Isolate every line in the data with the string "read" and copy it.

□ □ □ □

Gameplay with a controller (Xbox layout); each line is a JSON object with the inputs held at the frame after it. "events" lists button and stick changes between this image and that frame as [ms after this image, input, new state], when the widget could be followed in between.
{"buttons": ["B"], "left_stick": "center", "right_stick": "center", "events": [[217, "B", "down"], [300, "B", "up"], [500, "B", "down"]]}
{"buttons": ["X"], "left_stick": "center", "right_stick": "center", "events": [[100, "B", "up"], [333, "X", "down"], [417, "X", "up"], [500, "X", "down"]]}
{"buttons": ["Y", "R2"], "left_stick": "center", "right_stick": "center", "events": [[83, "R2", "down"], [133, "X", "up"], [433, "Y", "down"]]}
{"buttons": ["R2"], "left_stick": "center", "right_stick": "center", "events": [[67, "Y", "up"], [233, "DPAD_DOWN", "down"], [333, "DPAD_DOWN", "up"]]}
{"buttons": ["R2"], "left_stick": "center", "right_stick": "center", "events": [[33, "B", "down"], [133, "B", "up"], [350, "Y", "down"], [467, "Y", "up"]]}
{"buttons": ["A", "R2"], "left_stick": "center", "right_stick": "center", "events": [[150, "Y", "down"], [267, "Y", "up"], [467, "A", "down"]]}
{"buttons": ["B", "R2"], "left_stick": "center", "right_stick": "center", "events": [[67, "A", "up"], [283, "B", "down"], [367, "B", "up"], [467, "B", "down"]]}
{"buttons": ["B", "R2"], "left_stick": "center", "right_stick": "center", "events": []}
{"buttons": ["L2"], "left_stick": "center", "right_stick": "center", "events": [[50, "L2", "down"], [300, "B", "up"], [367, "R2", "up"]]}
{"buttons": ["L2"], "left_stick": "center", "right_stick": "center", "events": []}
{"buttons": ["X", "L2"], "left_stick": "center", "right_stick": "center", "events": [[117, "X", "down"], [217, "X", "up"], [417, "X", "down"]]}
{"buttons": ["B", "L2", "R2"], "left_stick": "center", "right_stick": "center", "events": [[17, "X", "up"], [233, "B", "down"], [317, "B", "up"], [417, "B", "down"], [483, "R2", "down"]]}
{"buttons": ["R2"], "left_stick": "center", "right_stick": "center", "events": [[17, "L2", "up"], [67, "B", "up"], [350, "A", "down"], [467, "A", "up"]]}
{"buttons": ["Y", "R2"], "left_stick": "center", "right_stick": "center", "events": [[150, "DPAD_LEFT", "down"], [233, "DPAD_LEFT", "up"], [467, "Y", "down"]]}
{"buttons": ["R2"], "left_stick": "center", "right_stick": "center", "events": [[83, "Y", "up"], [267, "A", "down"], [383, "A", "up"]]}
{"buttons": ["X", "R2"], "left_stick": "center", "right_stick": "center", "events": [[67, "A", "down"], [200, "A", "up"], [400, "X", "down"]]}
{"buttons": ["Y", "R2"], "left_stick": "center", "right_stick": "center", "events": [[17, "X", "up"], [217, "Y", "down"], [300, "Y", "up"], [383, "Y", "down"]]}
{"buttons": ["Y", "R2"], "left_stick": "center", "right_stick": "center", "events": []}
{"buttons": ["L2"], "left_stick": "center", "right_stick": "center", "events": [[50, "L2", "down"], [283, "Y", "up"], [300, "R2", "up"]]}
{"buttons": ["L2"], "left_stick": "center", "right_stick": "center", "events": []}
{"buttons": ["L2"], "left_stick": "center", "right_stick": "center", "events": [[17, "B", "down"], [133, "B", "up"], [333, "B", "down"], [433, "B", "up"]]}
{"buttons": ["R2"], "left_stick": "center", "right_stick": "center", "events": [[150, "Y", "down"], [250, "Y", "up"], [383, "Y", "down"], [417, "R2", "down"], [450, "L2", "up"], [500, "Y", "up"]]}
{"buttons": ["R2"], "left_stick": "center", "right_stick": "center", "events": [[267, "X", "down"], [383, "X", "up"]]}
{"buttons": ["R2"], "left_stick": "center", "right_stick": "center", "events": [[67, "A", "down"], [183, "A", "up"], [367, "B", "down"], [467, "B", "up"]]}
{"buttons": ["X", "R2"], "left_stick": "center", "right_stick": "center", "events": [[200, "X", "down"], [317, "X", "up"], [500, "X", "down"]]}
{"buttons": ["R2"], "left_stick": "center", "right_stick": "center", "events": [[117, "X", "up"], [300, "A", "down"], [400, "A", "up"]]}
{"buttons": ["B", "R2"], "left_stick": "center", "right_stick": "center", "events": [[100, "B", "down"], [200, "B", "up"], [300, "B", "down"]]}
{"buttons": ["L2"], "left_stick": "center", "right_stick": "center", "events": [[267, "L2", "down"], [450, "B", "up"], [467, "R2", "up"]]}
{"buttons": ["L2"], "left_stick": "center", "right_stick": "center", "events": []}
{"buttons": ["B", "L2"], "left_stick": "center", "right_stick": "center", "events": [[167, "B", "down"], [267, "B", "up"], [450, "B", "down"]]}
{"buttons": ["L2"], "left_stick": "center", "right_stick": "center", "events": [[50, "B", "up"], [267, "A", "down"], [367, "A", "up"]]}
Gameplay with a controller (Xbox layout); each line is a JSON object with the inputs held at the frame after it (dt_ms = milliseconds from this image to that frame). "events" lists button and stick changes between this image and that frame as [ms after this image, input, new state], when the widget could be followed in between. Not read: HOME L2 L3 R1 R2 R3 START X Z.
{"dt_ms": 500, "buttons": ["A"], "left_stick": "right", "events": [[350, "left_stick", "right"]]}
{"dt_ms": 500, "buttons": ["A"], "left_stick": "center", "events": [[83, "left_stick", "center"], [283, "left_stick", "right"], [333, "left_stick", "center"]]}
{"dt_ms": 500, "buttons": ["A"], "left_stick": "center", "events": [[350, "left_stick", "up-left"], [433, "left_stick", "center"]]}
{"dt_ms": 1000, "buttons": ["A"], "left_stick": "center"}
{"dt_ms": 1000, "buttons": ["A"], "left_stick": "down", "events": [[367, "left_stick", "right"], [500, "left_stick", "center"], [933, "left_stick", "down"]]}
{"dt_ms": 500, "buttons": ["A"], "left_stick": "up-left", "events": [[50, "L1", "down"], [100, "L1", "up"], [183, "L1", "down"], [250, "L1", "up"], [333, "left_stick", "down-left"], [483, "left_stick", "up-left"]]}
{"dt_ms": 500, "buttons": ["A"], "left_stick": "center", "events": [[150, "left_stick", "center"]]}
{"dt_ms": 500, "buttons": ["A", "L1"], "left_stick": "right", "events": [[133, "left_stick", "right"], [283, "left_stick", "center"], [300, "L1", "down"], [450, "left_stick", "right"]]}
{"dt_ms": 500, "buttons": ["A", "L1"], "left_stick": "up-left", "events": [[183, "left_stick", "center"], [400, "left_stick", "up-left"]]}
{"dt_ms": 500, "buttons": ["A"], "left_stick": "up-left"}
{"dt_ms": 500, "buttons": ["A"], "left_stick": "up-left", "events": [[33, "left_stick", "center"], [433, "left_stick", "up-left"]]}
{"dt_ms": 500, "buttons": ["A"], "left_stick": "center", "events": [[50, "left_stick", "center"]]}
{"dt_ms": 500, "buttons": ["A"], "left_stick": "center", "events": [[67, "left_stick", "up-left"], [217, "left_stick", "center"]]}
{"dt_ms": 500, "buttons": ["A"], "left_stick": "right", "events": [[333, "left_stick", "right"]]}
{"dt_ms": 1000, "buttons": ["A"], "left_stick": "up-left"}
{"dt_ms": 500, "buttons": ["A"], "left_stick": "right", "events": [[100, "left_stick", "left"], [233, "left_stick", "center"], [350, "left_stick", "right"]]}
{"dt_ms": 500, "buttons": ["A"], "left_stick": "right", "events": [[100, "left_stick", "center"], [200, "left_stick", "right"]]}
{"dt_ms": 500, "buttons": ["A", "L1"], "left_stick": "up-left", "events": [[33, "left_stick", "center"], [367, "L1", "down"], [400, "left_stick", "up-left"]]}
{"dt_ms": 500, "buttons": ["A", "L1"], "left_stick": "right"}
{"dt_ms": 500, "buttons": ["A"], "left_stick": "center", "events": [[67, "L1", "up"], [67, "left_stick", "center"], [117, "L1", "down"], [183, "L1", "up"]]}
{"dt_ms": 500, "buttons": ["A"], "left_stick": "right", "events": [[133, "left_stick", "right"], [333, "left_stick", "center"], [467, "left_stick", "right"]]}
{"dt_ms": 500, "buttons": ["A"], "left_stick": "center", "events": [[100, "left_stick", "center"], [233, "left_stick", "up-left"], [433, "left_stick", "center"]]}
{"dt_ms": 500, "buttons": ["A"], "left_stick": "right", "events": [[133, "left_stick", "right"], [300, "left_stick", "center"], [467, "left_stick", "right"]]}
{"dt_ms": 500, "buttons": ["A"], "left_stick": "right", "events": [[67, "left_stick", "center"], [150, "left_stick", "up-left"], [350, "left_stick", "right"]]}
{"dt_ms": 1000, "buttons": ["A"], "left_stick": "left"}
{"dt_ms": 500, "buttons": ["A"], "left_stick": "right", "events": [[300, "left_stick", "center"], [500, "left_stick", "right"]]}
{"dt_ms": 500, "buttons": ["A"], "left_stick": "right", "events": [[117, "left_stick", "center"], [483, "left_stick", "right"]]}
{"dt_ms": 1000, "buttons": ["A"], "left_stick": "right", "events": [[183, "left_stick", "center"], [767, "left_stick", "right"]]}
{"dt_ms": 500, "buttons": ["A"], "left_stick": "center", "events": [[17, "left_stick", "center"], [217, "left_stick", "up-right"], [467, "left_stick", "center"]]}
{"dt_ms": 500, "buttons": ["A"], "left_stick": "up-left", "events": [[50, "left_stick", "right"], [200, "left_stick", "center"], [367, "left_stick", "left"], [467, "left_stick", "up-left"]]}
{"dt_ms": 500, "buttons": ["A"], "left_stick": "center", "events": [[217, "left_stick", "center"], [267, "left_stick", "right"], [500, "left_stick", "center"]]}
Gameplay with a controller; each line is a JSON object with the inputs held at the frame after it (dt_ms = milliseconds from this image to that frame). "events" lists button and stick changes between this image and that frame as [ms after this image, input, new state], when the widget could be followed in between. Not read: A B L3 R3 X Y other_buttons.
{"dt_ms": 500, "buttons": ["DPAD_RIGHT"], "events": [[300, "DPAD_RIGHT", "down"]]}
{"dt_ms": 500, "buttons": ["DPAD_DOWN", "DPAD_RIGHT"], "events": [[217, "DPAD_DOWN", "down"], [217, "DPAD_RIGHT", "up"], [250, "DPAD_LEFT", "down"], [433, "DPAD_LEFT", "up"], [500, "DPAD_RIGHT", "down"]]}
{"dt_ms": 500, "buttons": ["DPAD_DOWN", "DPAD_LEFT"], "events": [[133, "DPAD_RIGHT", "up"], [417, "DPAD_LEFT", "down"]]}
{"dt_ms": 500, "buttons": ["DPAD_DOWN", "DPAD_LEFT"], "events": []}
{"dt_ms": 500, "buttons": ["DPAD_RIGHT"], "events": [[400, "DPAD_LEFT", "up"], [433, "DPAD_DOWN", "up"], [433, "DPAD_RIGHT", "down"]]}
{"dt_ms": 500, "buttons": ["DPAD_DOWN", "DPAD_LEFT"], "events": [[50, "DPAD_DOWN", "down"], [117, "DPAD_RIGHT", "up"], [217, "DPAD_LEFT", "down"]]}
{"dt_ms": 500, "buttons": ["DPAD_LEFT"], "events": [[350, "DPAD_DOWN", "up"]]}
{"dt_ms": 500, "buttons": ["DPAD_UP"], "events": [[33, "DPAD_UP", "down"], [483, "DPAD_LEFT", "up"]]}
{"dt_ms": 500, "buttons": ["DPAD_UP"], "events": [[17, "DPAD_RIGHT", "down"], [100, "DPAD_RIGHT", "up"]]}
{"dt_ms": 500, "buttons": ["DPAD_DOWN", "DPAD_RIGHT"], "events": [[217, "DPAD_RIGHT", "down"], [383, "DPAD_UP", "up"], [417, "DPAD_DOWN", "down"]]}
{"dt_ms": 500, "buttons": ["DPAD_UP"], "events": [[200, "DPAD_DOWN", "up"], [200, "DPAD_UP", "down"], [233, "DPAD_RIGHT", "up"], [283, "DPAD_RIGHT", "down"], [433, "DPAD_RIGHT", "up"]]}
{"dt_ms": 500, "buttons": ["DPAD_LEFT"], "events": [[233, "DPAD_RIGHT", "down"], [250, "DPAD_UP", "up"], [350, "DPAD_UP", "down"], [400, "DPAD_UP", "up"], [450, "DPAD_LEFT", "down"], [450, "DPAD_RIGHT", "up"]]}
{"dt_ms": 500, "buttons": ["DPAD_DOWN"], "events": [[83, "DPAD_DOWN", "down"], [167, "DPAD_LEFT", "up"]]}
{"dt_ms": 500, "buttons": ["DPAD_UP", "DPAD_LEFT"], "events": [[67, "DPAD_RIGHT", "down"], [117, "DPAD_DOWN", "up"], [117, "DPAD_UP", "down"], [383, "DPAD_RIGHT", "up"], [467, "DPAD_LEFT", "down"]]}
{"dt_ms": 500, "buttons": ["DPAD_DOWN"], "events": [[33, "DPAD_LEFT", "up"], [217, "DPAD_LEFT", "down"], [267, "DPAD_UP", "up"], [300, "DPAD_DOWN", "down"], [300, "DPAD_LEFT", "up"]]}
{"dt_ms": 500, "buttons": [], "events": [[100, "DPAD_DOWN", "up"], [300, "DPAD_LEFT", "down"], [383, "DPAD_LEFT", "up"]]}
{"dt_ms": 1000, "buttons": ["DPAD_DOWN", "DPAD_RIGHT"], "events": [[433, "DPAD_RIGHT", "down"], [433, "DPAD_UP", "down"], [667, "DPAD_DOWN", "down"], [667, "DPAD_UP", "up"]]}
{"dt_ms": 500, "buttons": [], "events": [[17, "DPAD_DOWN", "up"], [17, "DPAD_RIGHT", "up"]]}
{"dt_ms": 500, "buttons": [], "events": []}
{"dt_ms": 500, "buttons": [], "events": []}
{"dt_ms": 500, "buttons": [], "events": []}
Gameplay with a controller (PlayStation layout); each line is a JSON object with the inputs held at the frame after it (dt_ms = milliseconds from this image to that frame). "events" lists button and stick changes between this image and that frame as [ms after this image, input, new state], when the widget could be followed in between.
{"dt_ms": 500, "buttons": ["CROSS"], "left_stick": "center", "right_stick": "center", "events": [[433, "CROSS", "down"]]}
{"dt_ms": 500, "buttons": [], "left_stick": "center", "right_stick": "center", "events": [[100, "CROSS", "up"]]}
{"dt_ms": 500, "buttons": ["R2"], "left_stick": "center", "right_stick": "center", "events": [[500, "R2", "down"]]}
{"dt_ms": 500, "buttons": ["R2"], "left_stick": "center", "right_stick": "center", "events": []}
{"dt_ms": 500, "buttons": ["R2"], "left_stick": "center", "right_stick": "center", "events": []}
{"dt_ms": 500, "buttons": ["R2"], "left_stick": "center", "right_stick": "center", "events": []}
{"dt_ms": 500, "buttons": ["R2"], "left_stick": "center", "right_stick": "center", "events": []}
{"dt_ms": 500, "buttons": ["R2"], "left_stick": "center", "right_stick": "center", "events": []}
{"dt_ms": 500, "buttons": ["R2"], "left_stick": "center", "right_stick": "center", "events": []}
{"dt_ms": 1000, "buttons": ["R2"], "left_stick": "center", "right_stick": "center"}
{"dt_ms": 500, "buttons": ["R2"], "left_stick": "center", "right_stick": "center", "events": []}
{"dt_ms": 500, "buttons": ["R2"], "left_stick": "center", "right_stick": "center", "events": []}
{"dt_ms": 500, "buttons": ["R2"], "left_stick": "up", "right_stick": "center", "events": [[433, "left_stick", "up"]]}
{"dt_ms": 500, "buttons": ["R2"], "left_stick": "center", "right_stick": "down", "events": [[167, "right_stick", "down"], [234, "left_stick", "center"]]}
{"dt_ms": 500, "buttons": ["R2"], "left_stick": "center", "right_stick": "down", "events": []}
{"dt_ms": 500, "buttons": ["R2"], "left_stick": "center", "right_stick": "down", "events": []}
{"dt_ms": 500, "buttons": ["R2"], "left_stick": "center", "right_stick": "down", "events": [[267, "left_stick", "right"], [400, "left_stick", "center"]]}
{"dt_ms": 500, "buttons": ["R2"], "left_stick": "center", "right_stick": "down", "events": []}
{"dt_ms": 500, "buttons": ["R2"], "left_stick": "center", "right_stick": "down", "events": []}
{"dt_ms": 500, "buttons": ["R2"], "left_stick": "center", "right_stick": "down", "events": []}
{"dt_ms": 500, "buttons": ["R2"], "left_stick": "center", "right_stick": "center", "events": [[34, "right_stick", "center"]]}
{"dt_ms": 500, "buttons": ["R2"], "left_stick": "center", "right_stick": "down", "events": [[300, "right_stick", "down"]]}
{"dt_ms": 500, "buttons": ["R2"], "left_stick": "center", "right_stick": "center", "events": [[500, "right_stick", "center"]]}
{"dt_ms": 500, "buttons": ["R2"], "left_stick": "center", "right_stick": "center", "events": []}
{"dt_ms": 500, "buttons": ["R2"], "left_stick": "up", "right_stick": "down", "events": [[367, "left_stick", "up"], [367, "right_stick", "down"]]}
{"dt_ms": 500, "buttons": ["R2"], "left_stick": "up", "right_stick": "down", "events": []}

□ □ □ □

Written response -
Gameplay with a controller (Xbox layout); each line is a JSON object with the inputs held at the frame after it (dt_ms = milliseconds from this image to that frame). "events" lists button and stick changes between this image and that frame as [ms after this image, input, new state], when the widget could be followed in between. Not read: HOME L2 L3 R1 R2 R3 START X Z.
Gameplay with a controller; each line is a JSON object with the inputs held at the frame after it (dt_ms = milliseconds from this image to that frame). "events" lists button and stick changes between this image and that frame as [ms after this image, input, new state], when the widget could be followed in between. Not read: A B L3 R3 X Y other_buttons.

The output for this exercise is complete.